- **Work task 1**
Can you return the passage of the real-time UDF page from "The real-time user-defined" up to and including "endDate, startTime, endTime)", word for word?

- **Extract provided**
• • • • • • •

Real-time UDF

The real-time user-defined function (RTUDF) framework enables Refinery to run custom functions on data in real-time. The setup of this involves defining functions and setting configuration parameters appropriately.

Once set up the results of these real-time UDFs will flow through a standard tick capture system, available for stream and persistence. The data is accessible historically via the getUDF API.


q real-time UDFs


  • Real-time UDF functions can either take no arguments or the argument set of (tableName;tableData).

  • Real-time UDFs will have access to the get* APIs, that will operate on a local set of data. Temporal arguments are not required (startDate, endDate, startTime, endTime)

  • The data available to a RTUDF will be the set of data since the last trigger of the RTUDF

  • RTUDFs should output a table. If the output is not a table, it will be put into a 1x1 table with column name result

q syntax taking arguments - qUDF

{[tabName;data]
    select avg price from data
    }

q syntax, no arguments, using getTicks API - qUDF

{[]
    select avg price from getTicks[`symList`assetClass`dataType!`VOD.L`equity`trade]
    }

Trigger functions

  • Trigger functions operate on a table to determine whether a UDF should be run.

  • Trigger functions take a singular argument, which is the table listed in the trigTab field.

  • Trigger functions must output a boolean true or false, representing run UDF or not respectively.

• • • • • • •

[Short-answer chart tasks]
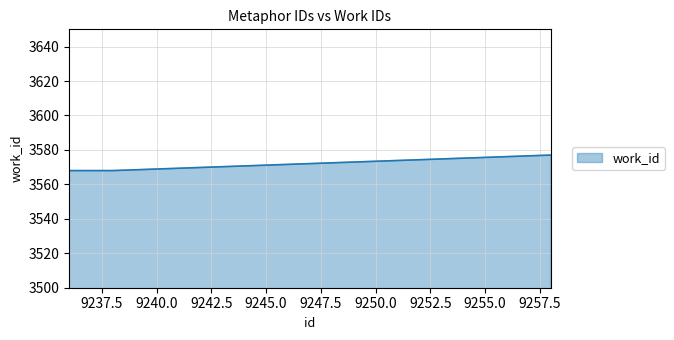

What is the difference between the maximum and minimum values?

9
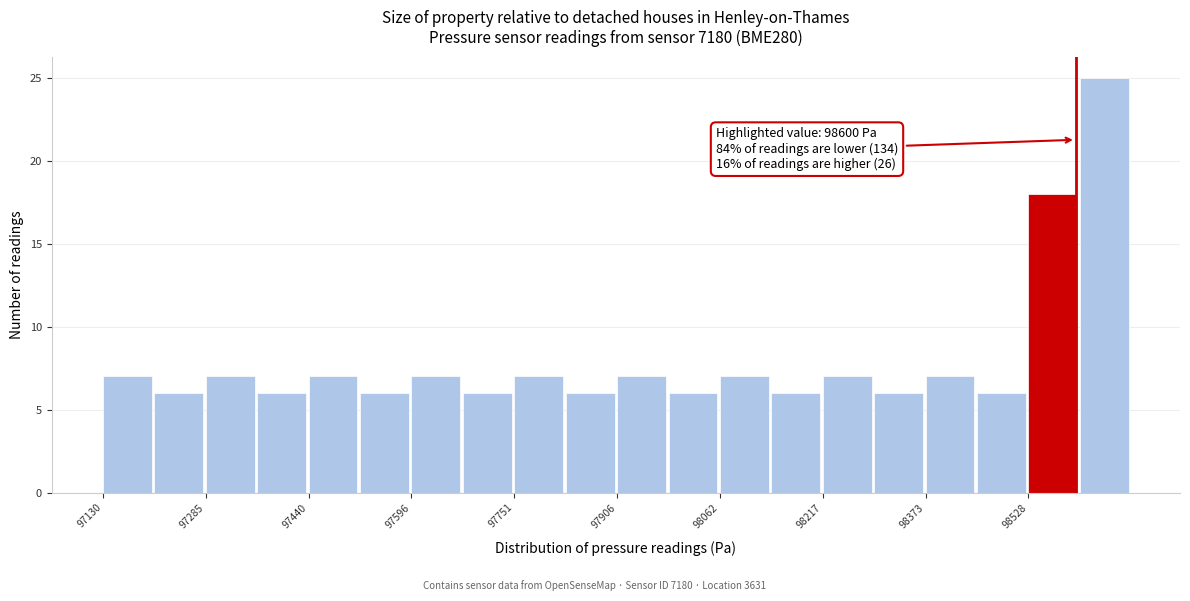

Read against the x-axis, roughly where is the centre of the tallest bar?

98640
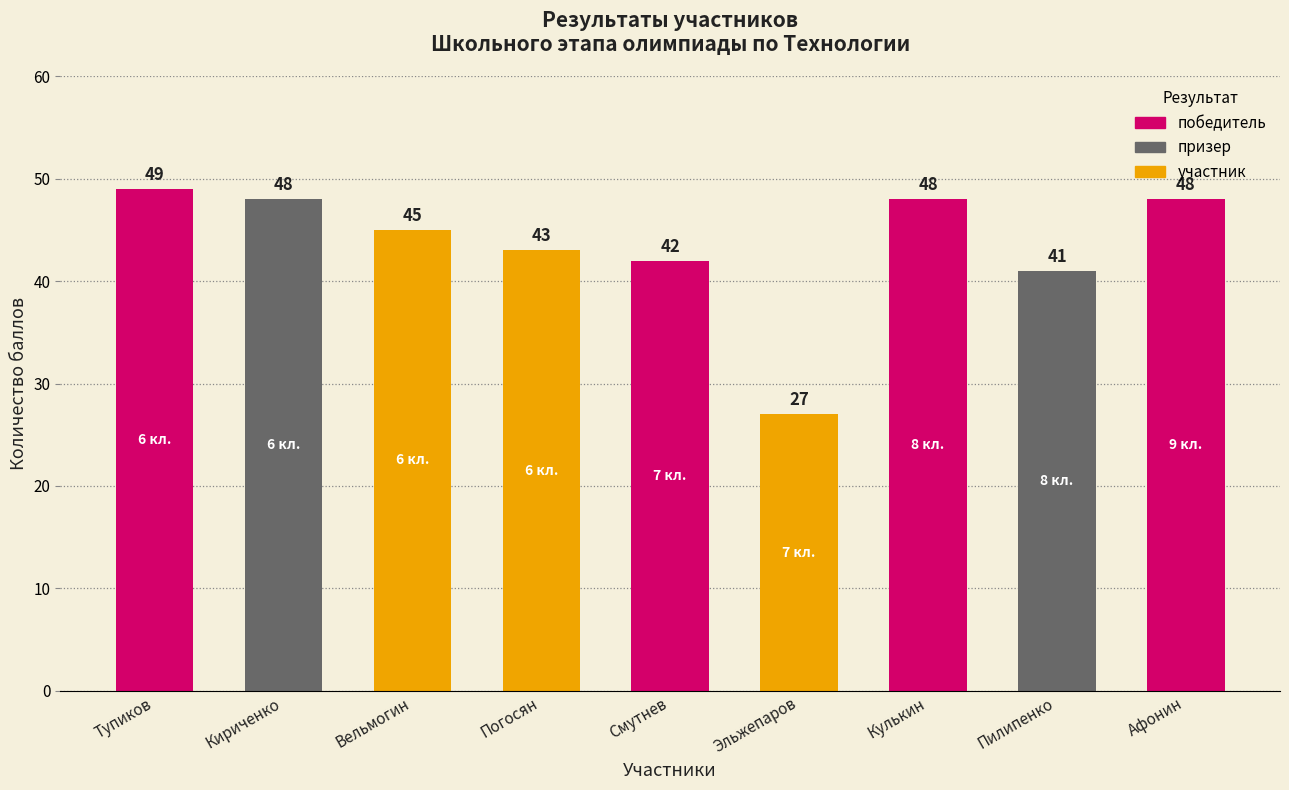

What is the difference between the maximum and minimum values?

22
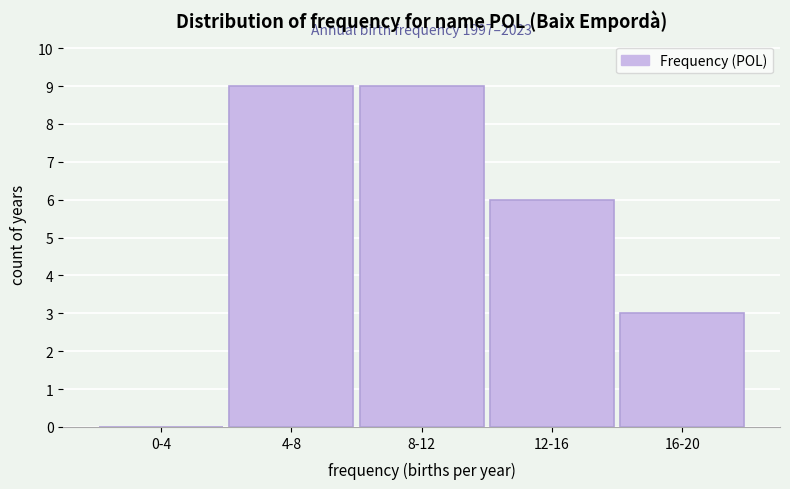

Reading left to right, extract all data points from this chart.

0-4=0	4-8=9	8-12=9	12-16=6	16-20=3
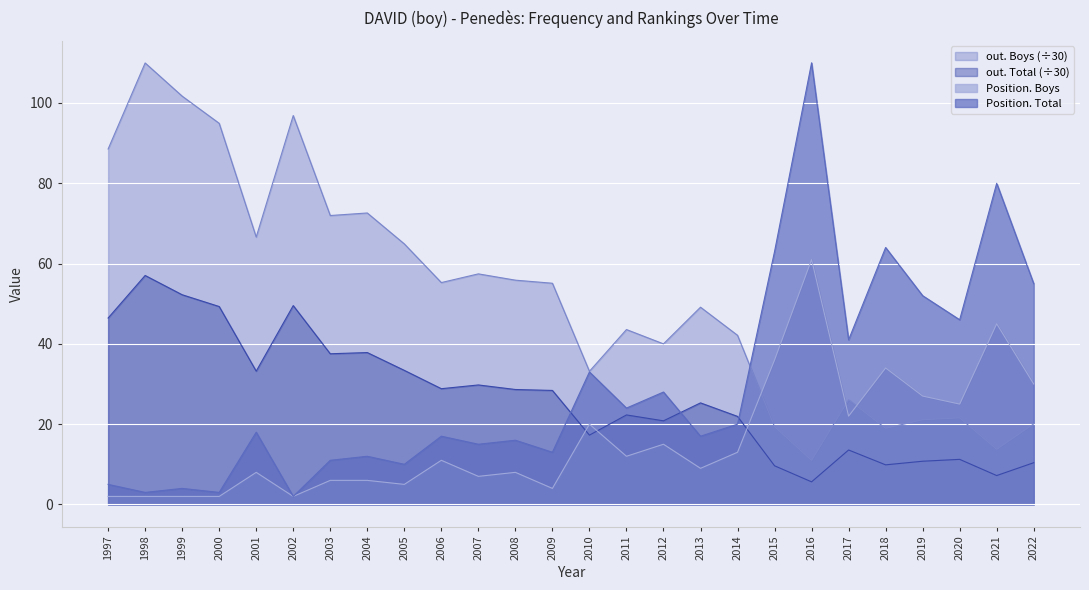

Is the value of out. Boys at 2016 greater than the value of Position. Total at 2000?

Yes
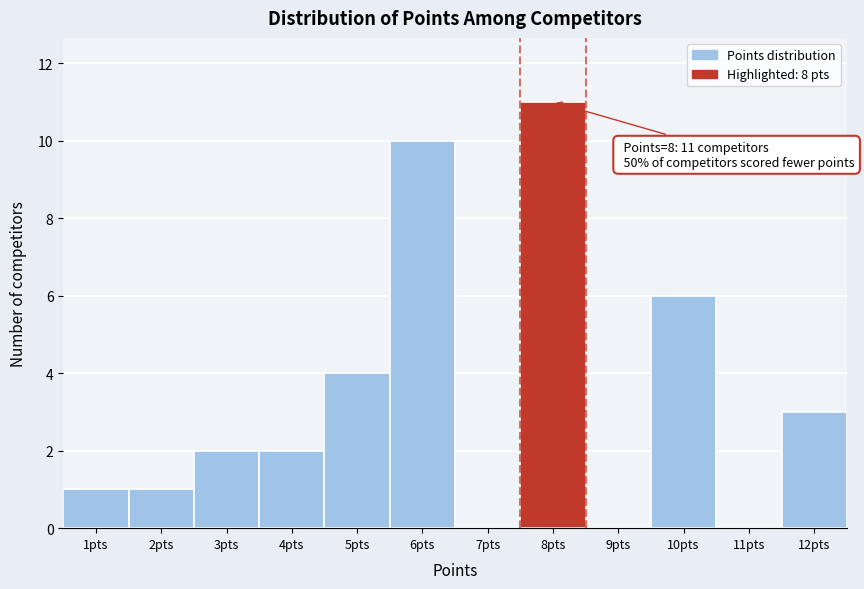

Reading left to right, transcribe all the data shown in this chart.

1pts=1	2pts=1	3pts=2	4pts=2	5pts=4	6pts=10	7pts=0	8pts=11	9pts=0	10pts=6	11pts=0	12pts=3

• • • • • • •

- **Work task 2**
Could you recast the rows, from the line with "Read against the" up to and including the last line of the rows, as a numbered list, dropping blank lines and leaving out the pictures?

- **Exercise result 1**
The real-time user-defined function (RTUDF) framework enables Refinery to run custom functions on data in real-time. The setup of this involves defining functions and setting configuration parameters appropriately.

Once set up the results of these real-time UDFs will flow through a standard tick capture system, available for stream and persistence. The data is accessible historically via the getUDF API.


q real-time UDFs


  • Real-time UDF functions can either take no arguments or the argument set of (tableName;tableData).

  • Real-time UDFs will have access to the get* APIs, that will operate on a local set of data. Temporal arguments are not required (startDate, endDate, startTime, endTime)

- **Exercise result 2**
1. Read against the x-axis, roughly where is the centre of the tallest bar?
2. 98640
3. What is the difference between the maximum and minimum values?
4. 22
5. Reading left to right, extract all data points from this chart.
6. 0-4=0	4-8=9	8-12=9	12-16=6	16-20=3
7. Is the value of out. Boys at 2016 greater than the value of Position. Total at 2000?
8. Yes
9. Reading left to right, transcribe all the data shown in this chart.
10. 1pts=1	2pts=1	3pts=2	4pts=2	5pts=4	6pts=10	7pts=0	8pts=11	9pts=0	10pts=6	11pts=0	12pts=3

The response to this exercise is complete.